*** Opening Extract ***
In the event Haskell gets fired in the war against the Japanese and is replaced by the dour LeMay who leads napalm raids on 67 Japanese cities. The war was over before the Hiroshima and Nagasaki. Millions had been burnt to death before that final hammer blow.

Unbelievably May gets a medal from the Japanese for helping stop the war quickly and letting the US in rather than a prolonged break-up of Japan by the Soviets and Chinese.

Gladwell says:

“Curtis won the battle. But Haskell won the war.”

It’s a great story but I’m not sure I agree with that after recent events in Syria.

“V2” is by Robert Harris. They’re both war books. Obviously I feel aggressive. The book describes the story of Werner Von Braun’s V2 rockets and the attempt of the British to anticipate through trigonometry how to take out their launch sites.

It’s near the end of the war, Hitler’s last gamble. And as it ends with both sides thinking they’d inflicted vast damage on the other but ends with the line “we were both misled”.

Gripping, informative, readable and …. read.

And yet to come…

Monday 3 May 2021

FEEL BETTER (JUST LIKE THAT)

Three things really irritated me last week.

First, the sudden, unwanted e-mails lauding various brands of Bitcoin which apart from being a contributor to global warming is, as far as I can see,  the South Sea Bubble of the 21st century. Then, HSBC which is not my bank, constantly texting me to say there’s a problem on my account. When I complained to them they told me “just ignore it”. Finally both my wife and I have both been called to say “this is the HMRC; you have been named in a tax fraud; unless you return this call you will be instantly arrested.” We just ignore that too. The plan to stay off social media for a few days that celebs have advocated to protest about online racial abuse seems entirely sensible. But I have a better plan.

Change your phone as I’ve done. Everyone who has a Motorola thinks it’s wonderful. I’m an exception. I haven’t come to terms with it at all. It doesn’t seem to like me either. So it sulks in my pocket whilst I sulk outside. Now the consequence is I’m using it less and less and avoiding the stress of emails and texts I don’t want or need.
*** Closing Extract ***
*** Opening Material shown ***
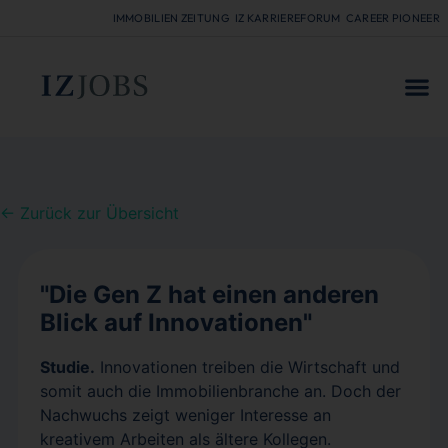
IMMOBILIEN ZEITUNG
IZ KARRIEREFORUM
CAREER PIONEER
FÜR
← Zurück zur Übersicht
"Die Gen Z hat einen anderen
Blick auf Innovationen"
Studie.
Innovationen treiben die Wirtschaft und
somit auch die Immobilienbranche an. Doch der
Nachwuchs zeigt weniger Interesse an
kreativem Arbeiten als ältere Kollegen.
*** Closing Material shown ***
• Exercises:
- A) Reproduce the passage from the blog post, starting at the words "It’s near the" and ending after the words "(JUST LIKE THAT)".
- B) Carry on writing the blog post about war books and everyday irritations, picking up after its final sentence.

• Results:
- A)
It’s near the end of the war, Hitler’s last gamble. And as it ends with both sides thinking they’d inflicted vast damage on the other but ends with the line “we were both misled”.

Gripping, informative, readable and …. read.

And yet to come…

Monday 3 May 2021

FEEL BETTER (JUST LIKE THAT)

- B)
But four things pleased me last week. 

1. The continuation of Spring albeit with a nasty sneaky chill but there’s the joy of seeing brave, confident plants plumping up and thriving and this makes every morning joyful. As do the birds. I saw a goldfinch and that was magic as are the magnolia and the sound of woodpeckers.

2. A Spring dish that was a triumph. Risotto Primavera. We use orzo pasta which has something of a risotto appearance cooked in white wine and chicken stock with peas, asparagus, baby leaks and chopped broccoli heads. With a glass or two of ice cold Picpoul. Wonderful.

3. The discovery that I can actually meditate and let my mind empty of energy-sapping thoughts. I’ve spent too many years speculating about things that might happen. Now I calmly and pleasantly look at the grass, trees and horizon and lose myself like a fluffy cloud gently moving across a blue sky. 

4. Finally, we’ve been told our future lies in cyber-technology and AI. I’m rather sceptical about this. Because the art of the specialist, practical engineer is far from dead.  We have a veranda with three metal poles allegedly supporting the canopy and they were rusting at the bottom. Various people inspected them, sucked their teeth, muttered “oh dear – job for a specialist” and left. This had gone on and on with me increasingly anticipating a veranda collapse. 

Enter Dale. He arrives two days after I’d called, takes a look, suggests a pragmatic solution, sends a quote for half what I’d feared it might be and then arrives with a young man who cuts off the rusty pieces at the bottom of the poles, welds on galvanised pipe with base- plates to replace where the rusty pipe was. He then screws the base plate into the concrete veranda floor. Whoosh. All done and swept clean in less than two hours. The company has staff and a boss with refreshing can-do attitudes. If they’re an important part of our future rather than just apps and nice-to-have cyber-labour-savers, we’ll be fine.

And it’s not just climate change that’s a problem. Human beings are overheating too. We huff-puff, get querulous, quarrelsome and peevish. No need. Just watch a specialist at work or a blackbird building a nest. They really know what they’re doing and that’s so comforting.